When I purchased How to Cheat in Photoshop, I was working full-time but I figured I’d run through it on my spare time. Ha! Who has time when they’re working 40 hours a week?
Lucky for me Caplin had set-up the book so that someone can just flip through the pages and find a technique they’d like to try. So, I tried couple. This one was used as part of a Constant Contact eAnnouncement for my employer. I made it to tell Parade entrants they could now find where their entry was being staged. (See Pixel Perfectionist, Part 2 if you want to know more about the Parade.)
The painted on numbers are just regular text that has been run through a displacement map to make them look as if they have been painted on the street. The pavement was turned green by using a photo filter so it would match the colors of the rest of the announcement.
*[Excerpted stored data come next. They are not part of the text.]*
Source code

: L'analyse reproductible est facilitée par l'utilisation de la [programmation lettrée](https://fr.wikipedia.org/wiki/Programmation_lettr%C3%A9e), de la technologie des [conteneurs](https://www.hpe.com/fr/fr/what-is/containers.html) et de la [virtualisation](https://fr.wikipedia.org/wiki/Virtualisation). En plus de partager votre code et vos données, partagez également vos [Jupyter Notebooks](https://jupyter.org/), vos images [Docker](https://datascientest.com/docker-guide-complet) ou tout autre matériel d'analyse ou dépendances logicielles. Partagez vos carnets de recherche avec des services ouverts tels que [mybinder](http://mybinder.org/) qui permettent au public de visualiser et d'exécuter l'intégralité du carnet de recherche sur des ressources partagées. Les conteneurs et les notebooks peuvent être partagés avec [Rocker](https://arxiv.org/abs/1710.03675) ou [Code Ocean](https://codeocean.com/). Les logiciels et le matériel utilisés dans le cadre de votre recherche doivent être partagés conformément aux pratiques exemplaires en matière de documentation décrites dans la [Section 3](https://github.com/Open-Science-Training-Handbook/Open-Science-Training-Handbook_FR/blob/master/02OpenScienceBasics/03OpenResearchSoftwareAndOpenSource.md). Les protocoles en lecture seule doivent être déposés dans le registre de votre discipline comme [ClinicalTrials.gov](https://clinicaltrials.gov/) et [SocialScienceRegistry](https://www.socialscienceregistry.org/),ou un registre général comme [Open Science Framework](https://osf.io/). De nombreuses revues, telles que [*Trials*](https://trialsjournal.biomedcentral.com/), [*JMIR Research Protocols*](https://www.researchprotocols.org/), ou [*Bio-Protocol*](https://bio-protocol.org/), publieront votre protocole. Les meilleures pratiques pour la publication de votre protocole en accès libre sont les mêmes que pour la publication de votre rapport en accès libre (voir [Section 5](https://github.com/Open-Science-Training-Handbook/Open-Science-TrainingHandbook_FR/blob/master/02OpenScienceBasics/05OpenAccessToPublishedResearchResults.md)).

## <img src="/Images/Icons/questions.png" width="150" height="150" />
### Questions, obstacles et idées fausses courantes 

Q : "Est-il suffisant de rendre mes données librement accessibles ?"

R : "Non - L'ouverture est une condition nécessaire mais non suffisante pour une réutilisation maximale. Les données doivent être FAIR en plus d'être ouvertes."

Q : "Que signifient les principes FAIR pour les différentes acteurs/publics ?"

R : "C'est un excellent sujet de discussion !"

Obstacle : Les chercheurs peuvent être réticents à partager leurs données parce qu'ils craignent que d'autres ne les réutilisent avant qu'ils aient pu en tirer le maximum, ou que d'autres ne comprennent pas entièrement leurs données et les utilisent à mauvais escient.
(Astute readers of my old blog, “Sara Cheats in Photoshop“, will note that the image has changed. I’ve learned a thing or two about Graphic Design since leaving LGS Recreation in 2013.)
A Healing Touch
The back story for this next series is a bit sad. On June 27, 2013 I came home from work and found my partner of 19 years dead on the bathroom floor. His death wasn’t completely unexpected, but it was still quite a shock. I held a memorial service for him in August. His relatives sent me some childhood photos to use in the service.
The left photo is the original. Notice the torn top edge and wrinkled right corner. Using the Adobe CS3 techniques I learned several years ago, I tried to patch it using the clone stamp and spot healing brush tools. The middle image is the result. On the right, I cropped the photo and applied the healing brush tool, the latter of which Adobe has vastly improved in CS5. The healing brush is now a great tool and Caplin has hints to make it even more effective. Had I gone through How to Cheat in Photoshop first, I’d have also used content-aware fill (located under the “Edit” menu) instead of cropping the photo. Regardless, healing the photo had positive affects all around.